14. The Committee is concerned about the undue delay of trials, especially trials of people accused of torture.
The State party should take the necessary measures to ensure that justice is not delayed.
15. The Committee is concerned about alleged reprisals, intimidation and threats against persons reporting acts of torture and illtreatment as well as the lack of effective witness and victim protection mechanisms (art. 13).
In accordance with article 13, the State party should take effective steps to ensure that all persons reporting acts of torture or illtreatment are protected from intimidation and reprisals for making such reports. The State party should inquire into all reported cases of intimidation of witnesses and set up programmes for witness and victim protection.
16. The Committee notes with concern the absence of a reparation programme, including rehabilitation, for the many victims of torture committed in the course of the armed conflict (art. 14).
The State party should establish a reparation programme, including treatment of trauma and other forms of rehabilitation, and provide adequate resources to ensure its effective functioning.

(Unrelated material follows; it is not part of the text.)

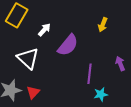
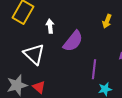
white arrow: (44, 30) -> (50, 26), turned -48
red triangle: (33, 92) -> (39, 87), turned -32

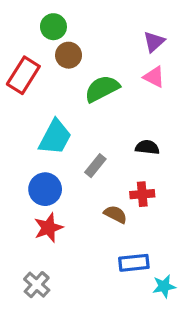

17. The Committee expresses its serious concern about allegations of continued abduction and military recruitment of child soldiers by the Liberation Tigers of Tamil Eelam (art. 16).
The State party should take the necessary steps, in a comprehensive manner and to the extent possible in the circumstances, to prevent the abduction and military recruitment of children by the Liberation Tigers of Tamil Eelam and to facilitate the reintegration of former child soldiers into society.
18. The Committee further recommends that the State party:
(a) Consider making the declaration under articles 21 and 22 of the Convention;
(b) Consider becoming party to the Optional Protocol to the Convention;
(c) Consider becoming party to the Rome Statute of the International Criminal Court.
19. The Committee requests the State party to provide in its next periodic report detailed statistical data, disaggregated by crime, ethnicity, age and sex, on complaints relating to torture and illtreatment allegedly committed by law enforcement officials and on the related investigations, prosecutions, and penal or disciplinary sanctions. Information is further requested on any compensation and rehabilitation provided to the victims. The Committee recommends that the State party welcome participation from nongovernmental organizations in the preparation of its next periodic report.
20. The State party is encouraged to disseminate widely the reports submitted by Sri Lanka to the Committee and the conclusions and recommendations, in appropriate languages, through official websites, the media and nongovernmental organizations.
21. The Committee requests the State party to provide, within one year, information on its response to the Committee’s recommendations contained in paragraphs 6, 7, 8, 11, 12 and 15 above.
22. The State party is invited to submit its next periodic report, which will be considered as the combined third and fourth report, by 1 February 2007, the due date of the fourth periodic report.